A lawyer for a Georgia death-row inmate said a Dougherty County judge is expected to stay Wednesday's scheduled execution of Marcus Ray Johnson.

Superior Court Judge Willie Lockette was expected to sign the stay of execution on Tuesday, attorney Brian Kammer said.

Johnson had been scheduled to be put to death by lethal injection for a 1994 murder. He recently filed a motion for a new trial and is asking that DNA testing be performed on some of the evidence collected in the investigation of the rape and stabbing death of Angela Sizemore.

On Monday, Johnson's lawyers had asked the state Board of Pardons and Paroles to grant clemency. After hearing arguments from defense lawyers and prosecutors, the parole board said late Monday it was not making an immediate decision. On Tuesday, Johnson's lawyers appeared before Lockett.

Kammer has said that DNA testing was not conducted on several samples because the technology at the time was not as advanced as it is now. But, he said, "there is plenty of evidence that could be tested."

He thinks tests could show Sizemore was attacked by others and not just by Johnson.

"Knowing him for 12 years now, I have felt he could never have done this, " Kammer said. "He's always been bitter and angry that he's in prison for something he didn't do."
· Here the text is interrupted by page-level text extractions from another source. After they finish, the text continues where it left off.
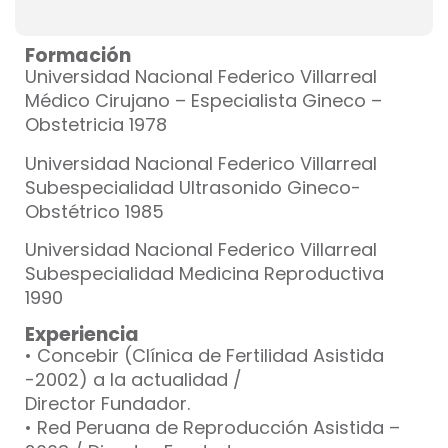
Formación
Universidad Nacional Federico Villarreal
Médico Cirujano – Especialista Gineco –
Obstetricia 1978
Universidad Nacional Federico Villarreal
Subespecialidad Ultrasonido Gineco-
Obstétrico 1985
Universidad Nacional Federico Villarreal
Subespecialidad Medicina Reproductiva
1990
Experiencia
• Concebir (Clínica de Fertilidad Asistida
-2002) a la actualidad /
Director Fundador.
• Red Peruana de Reproducción Asistida –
According to testimony at the trial in 1998, Johnson and Sizemore met at an Albany bar called Fundamentals shortly after midnight the morning of March 24, 1994. She had been to a memorial service several hours earlier and was drinking so heavily that the bartenders stopped serving her. Johnson, angry because another woman had rejected him, was shooting pool when he first saw Sizemore.

Witnesses said Sizemore and Johnson danced, and they were seen in a booth kissing and leaving together.

Johnson said they had sex in a nearby parking lot. He told investigators he and Sizemore got into an argument because she wanted to "snuggle" after the sex and he didn't. He admitted he punched her in the nose, but Johnson said he didn't kill Sizemore.

Sizemore was found later that morning in her white Suburban, parked behind an east Albany apartment complex. She had been sodomized, raped and stabbed 41 times.

Investigators found a drop of blood on the leather jacket Johnson was wearing that morning. Kammer said there should have been more blood given the number of times Sizemore was stabbed.

Investigators also said Johnson's pocket knife was consistent with the weapon that was used to stab Sizemore, but they did not find any blood on it.

Kammer said most of the evidence against Johnson was eyewitness testimony, which can be unreliable.

"There are lots of problems with the eyewitness testimony in this case, " Kammer said.